Apparent diffusion coefficient restriction in the white matter: going beyond acute brain territorial ischemia

Insights Imaging. 2012 Apr;3(2):155-64. doi: 10.1007/s13244-011-0114-3. Epub 2011 Dec 20.

Abstract

Background: Reduction of apparent diffusion coefficient (ADC) values in white matter is not always ischaemic in nature.

Methods: We retrospectively analysed our MRI records featuring reduced ADC values in the centrum semiovale without grey matter involvement or significant vasogenic oedema.

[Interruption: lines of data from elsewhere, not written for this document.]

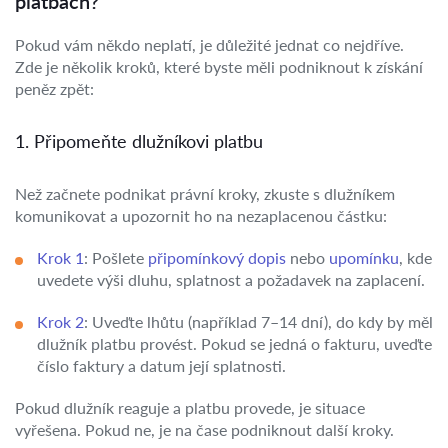
platbách?
Pokud vám někdo neplatí, je důležité jednat co nejdříve.
Zde je několik kroků, které byste měli podniknout k získání
peněz zpět:
1. Připomeňte dlužníkovi platbu
Než začnete podnikat právní kroky, zkuste s dlužníkem
komunikovat a upozornit ho na nezaplacenou částku:
Krok 1
: Pošlete
připomínkový dopis
nebo
upomínku
, kde
uvedete výši dluhu, splatnost a požadavek na zaplacení.
Krok 2
: Uveďte lhůtu (například 7–14 dní), do kdy by měl
dlužník platbu provést. Pokud se jedná o fakturu, uveďte
číslo faktury a datum její splatnosti.
Pokud dlužník reaguje a platbu provede, je situace
vyřešena. Pokud ne, je na čase podniknout další kroky.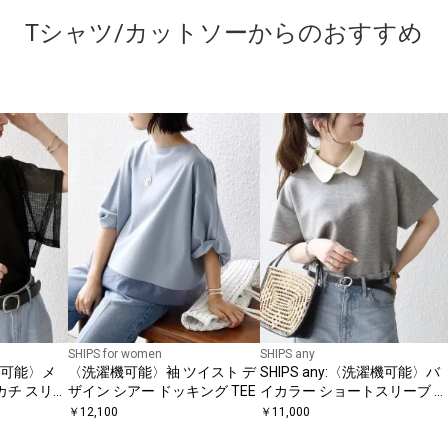
Tシャツ/カットソーからのおすすめ
SHIPS for women
SHIPS any
洗い可能〉メ
〈洗濯機可能〉袖 ツイスト デ
SHIPS any:〈洗濯機可能〉バ
カチ スリー
ザイン シアー ドッキング TEE
イカラー ショートスリーブ プ
ルオーバー
￥
12,100
￥
11,000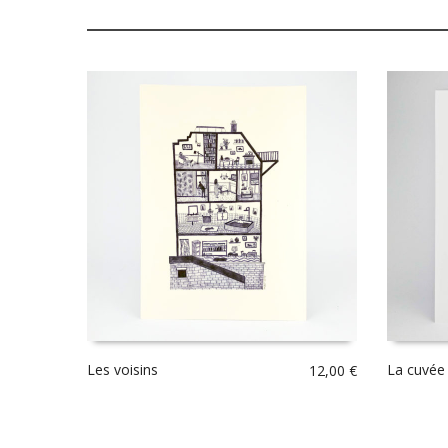
Les voisins
La cuvée 
12,00
€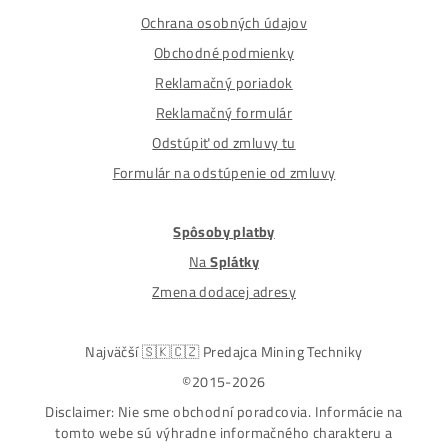
Nakupuješ Bezpečne na Slovensku
ASIC-GPU-HDD minere
Až 97 rôznych modelov. Dostupné všetky značky a
modely na trhu
Najväčší SK-CZ predajca Mining Techniky
Garancia Najnižšej Ceny v EU !
7 rokov Skúseností s miningom (od r. 2015)
Osobný odber / Kuriér po celej Európe
Platba na Dobierku / Bankový prevod / Kryptomeny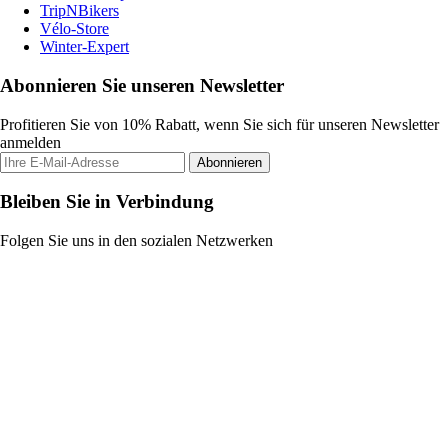
TripNBikers
Vélo-Store
Winter-Expert
Abonnieren Sie unseren Newsletter
Profitieren Sie von 10% Rabatt, wenn Sie sich für unseren Newsletter
anmelden
Abonnieren
Bleiben Sie in Verbindung
Folgen Sie uns in den sozialen Netzwerken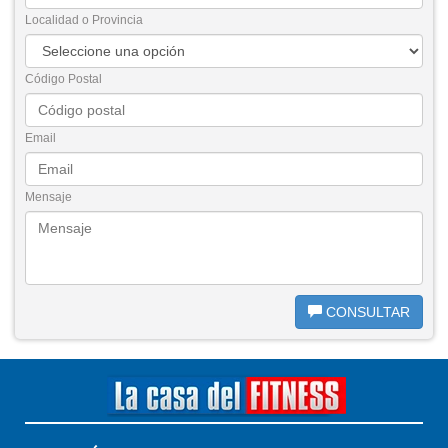
Localidad o Provincia
Código Postal
Email
Mensaje
CONSULTAR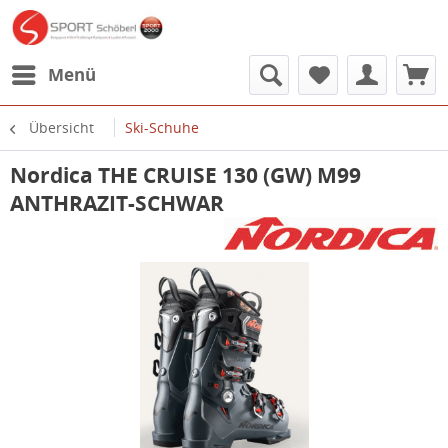
Menü
Übersicht
Ski-Schuhe
Nordica THE CRUISE 130 (GW) M99
ANTHRAZIT-SCHWAR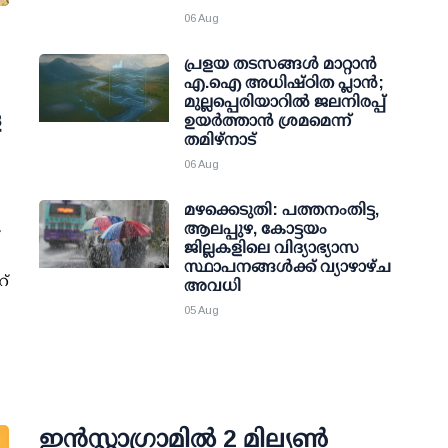
06 Aug
പ്രളയ തടസങ്ങള്‍ മാറ്റാന്‍
എ.ഐ അധിഷ്ഠിത പ്ലാന്‍;
മുല്ലപ്പെരിയാറില്‍ ജലനിരപ്പ്
െ
ഉയര്‍ത്താന്‍ ശ്രമമെന്ന്
തമിഴ്നാട്
06 Aug
മഴക്കെടുതി: പത്തനംതിട്ട,
ആലപ്പുഴ, കോട്ടയം
ജില്ലകളിലെ വിദ്യാഭ്യാസ
സ്ഥാപനങ്ങള്‍ക്ക് വ്യാഴാഴ്ച
റ്
അവധി
05 Aug
ഇന്‍സ്റ്റാഗ്രാമില്‍ 2 മില്യണ്‍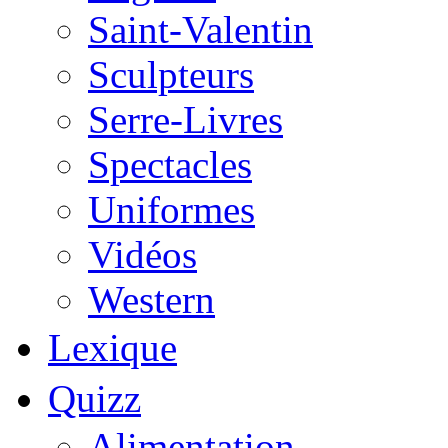
Saint-Valentin
Sculpteurs
Serre-Livres
Spectacles
Uniformes
Vidéos
Western
Lexique
Quizz
Alimentation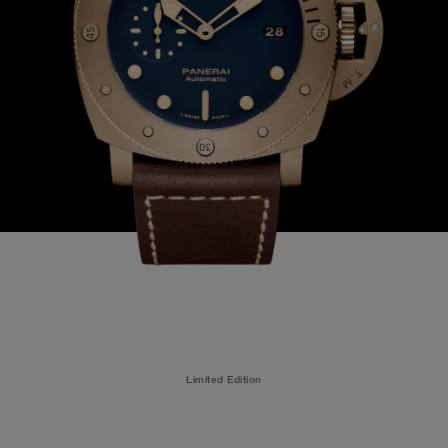
Limited Edition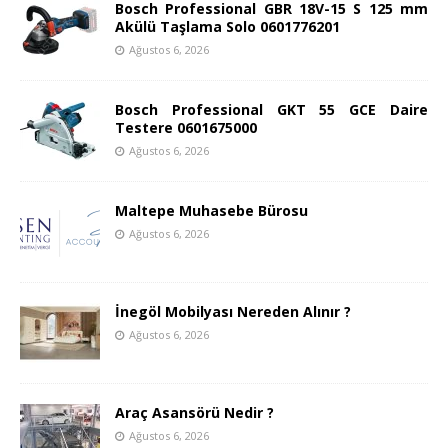
Bosch Professional GBR 18V-15 S 125 mm
Akülü Taşlama Solo 0601776201
Ağustos 6, 2026
Bosch Professional GKT 55 GCE Daire
Testere 0601675000
Ağustos 6, 2026
Maltepe Muhasebe Bürosu
Ağustos 6, 2026
İnegöl Mobilyası Nereden Alınır ?
Ağustos 6, 2026
Araç Asansörü Nedir ?
Ağustos 6, 2026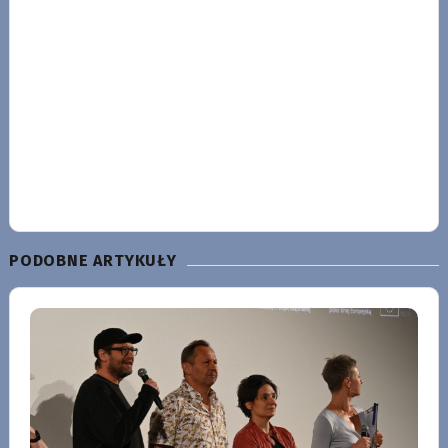
PODOBNE ARTYKUŁY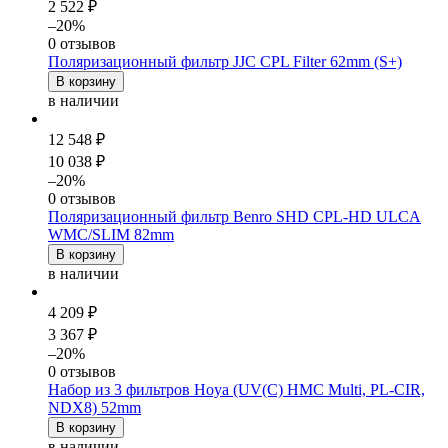
2 522 ₽
–20%
0 отзывов
Поляризационный фильтр JJC CPL Filter 62mm (S+)
В корзину
в наличии
12 548 ₽
10 038 ₽
–20%
0 отзывов
Поляризационный фильтр Benro SHD CPL-HD ULCA
WMC/SLIM 82mm
В корзину
в наличии
4 209 ₽
3 367 ₽
–20%
0 отзывов
Набор из 3 фильтров Hoya (UV(C) HMC Multi, PL-CIR,
NDX8) 52mm
В корзину
в наличии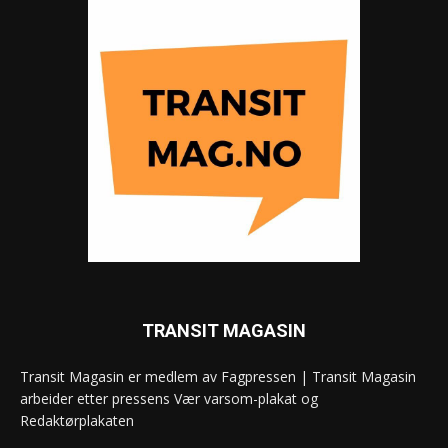
TRANSIT MAGASIN
Transit Magasin er medlem av Fagpressen | Transit Magasin
arbeider etter pressens Vær varsom-plakat og
Redaktørplakaten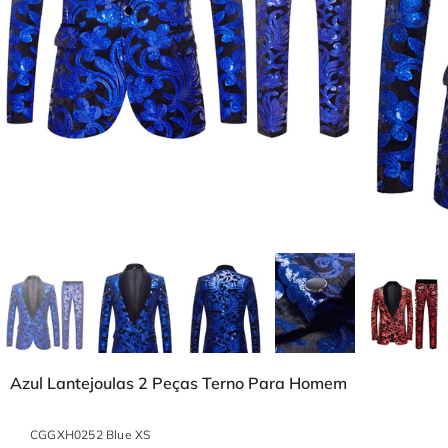
Azul Lantejoulas 2 Peças Terno Para Homem
CGGXH0252 Blue XS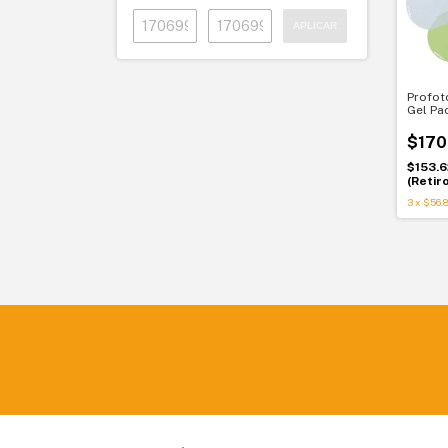
APLICAR
Profot
Gel Pac
para c
$170
$153.6
(Retir
3
x
$56.8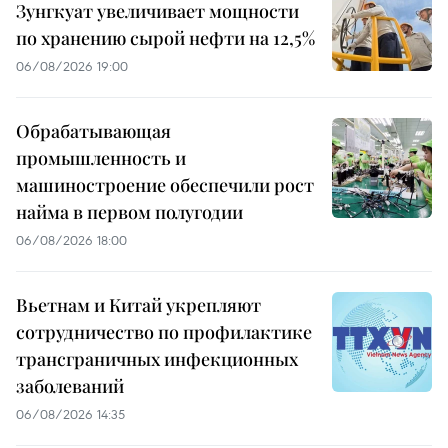
Зунгкуат увеличивает мощности
по хранению сырой нефти на 12,5%
06/08/2026 19:00
Обрабатывающая
промышленность и
машиностроение обеспечили рост
найма в первом полугодии
06/08/2026 18:00
Вьетнам и Китай укрепляют
сотрудничество по профилактике
трансграничных инфекционных
заболеваний
06/08/2026 14:35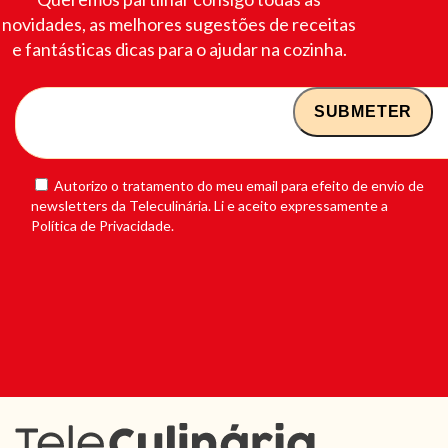
novidades, as melhores sugestões de receitas
e fantásticas dicas para o ajudar na cozinha.
Autorizo o tratamento do meu email para efeito de envio de
newsletters da Teleculinária. Li e aceito expressamente a
Política de Privacidade.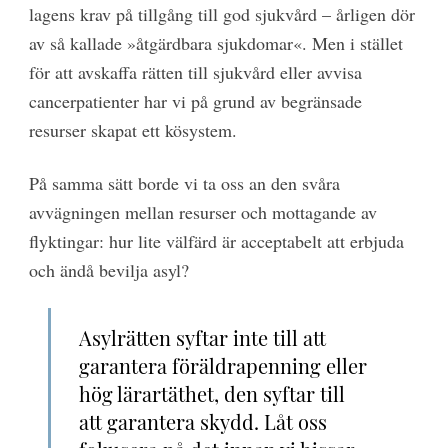
lagens krav på tillgång till god sjukvård – årligen dör
av så kallade »åtgärdbara sjukdomar«. Men i stället
för att avskaffa rätten till sjukvård eller avvisa
cancerpatienter har vi på grund av begränsade
resurser skapat ett kösystem.
På samma sätt borde vi ta oss an den svåra
avvägningen mellan resurser och mottagande av
flyktingar: hur lite välfärd är acceptabelt att erbjuda
och ändå bevilja asyl?
Asylrätten syftar inte till
att
garantera föräldrapenning eller
hög lärartäthet, den syftar till
att garantera skydd. Låt oss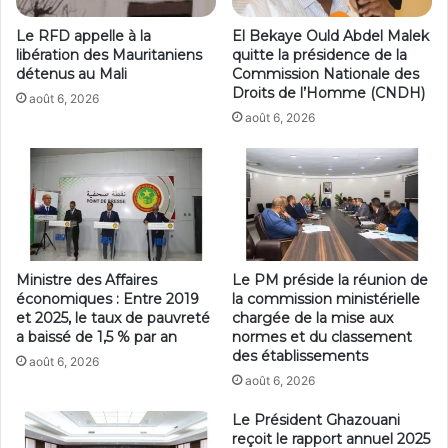
Le RFD appelle à la
El Bekaye Ould Abdel Malek
libération des Mauritaniens
quitte la présidence de la
détenus au Mali
Commission Nationale des
Droits de l’Homme (CNDH)
août 6, 2026
août 6, 2026
Ministre des Affaires
Le PM préside la réunion de
économiques : Entre 2019
la commission ministérielle
et 2025, le taux de pauvreté
chargée de la mise aux
a baissé de 1,5 % par an
normes et du classement
des établissements
août 6, 2026
août 6, 2026
Le Président Ghazouani
reçoit le rapport annuel 2025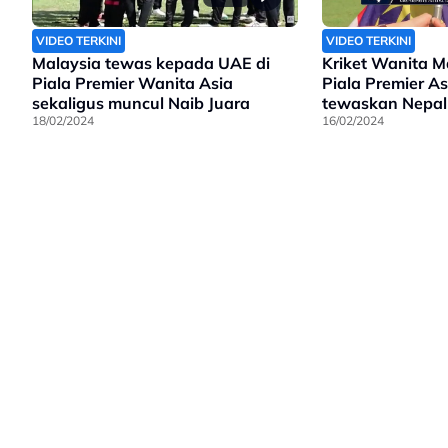
VIDEO TERKINI
VIDEO TERKINI
Malaysia tewas kepada UAE di
Kriket Wanita Ma
Piala Premier Wanita Asia
Piala Premier A
sekaligus muncul Naib Juara
tewaskan Nepal
18/02/2024
16/02/2024
Laman Hiburan Lain
Polisi Privasi
Terma Penggunaan
Ik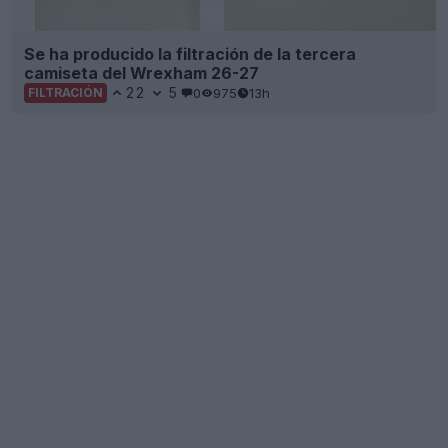
Se ha producido la filtración de la tercera
camiseta del Wrexham 26-27
22
5
0
975
13h
FILTRACIÓN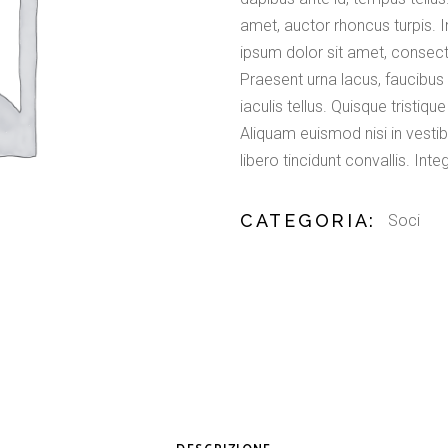
amet, auctor rhoncus turpis. I
ipsum dolor sit amet, consect
Praesent urna lacus, faucibus 
iaculis tellus. Quisque tristi
Aliquam euismod nisi in vestib
libero tincidunt convallis. Int
CATEGORIA:
Soci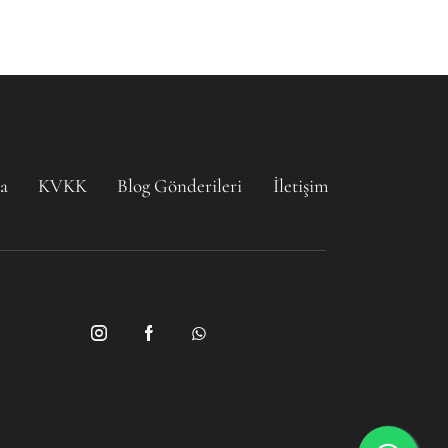
a
KVKK
Blog Gönderileri
İletişim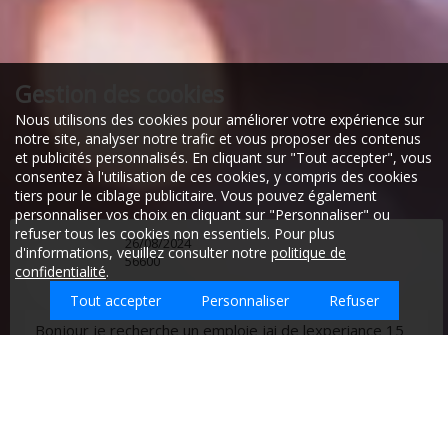
Gestion des cookies
Nous utilisons des cookies pour améliorer votre expérience sur
notre site, analyser notre trafic et vous proposer des contenus
et publicités personnalisés. En cliquant sur "Tout accepter", vous
consentez à l'utilisation de ces cookies, y compris des cookies
tiers pour le ciblage publicitaire. Vous pouvez également
personnaliser vos choix en cliquant sur "Personnaliser" ou
refuser tous les cookies non essentiels. Pour plus
26/08/2024
d'informations, veuillez consulter notre
politique de
56600
confidentialité
.
Tout accepter
Personnaliser
Refuser
Bonjour je recherche un emploie jai de lexperiance 15
ans dans le nettoyage jai mon cap et bep de propreter
Quel type d'emploi recherchez-vous ?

Results: Several conditions showed the aforementioned MR findings: moose-horn lesions on coronal images in X-linked Charcot-Marie-Tooth disease; small fronto-parietal lesions in Menkes disease; marked signal abnormalities in the myelinised regions in the acute neonatal form of maple syrup urine disease; strip-like involvement of the corpus callosum in glutaric aciduria type 1; persistent periventricular parieto-occipital abnormalities in phenylketonuria; diffuse signal abnormalities with necrotic evolution in global cerebral anoxia or after heroin vapour inhalation; almost completely reversible symmetric fronto-parietal lesions in methotrexate neurotoxicity; chain-like lesions in watershed ischaemia; splenium involvement that normalises in reversible splenial lesions or leads to gliosis in diffuse axonal injury.

Conclusion: Neuroradiologists must be familiar with these features, thereby preventing misdiagnosis and inappropriate management.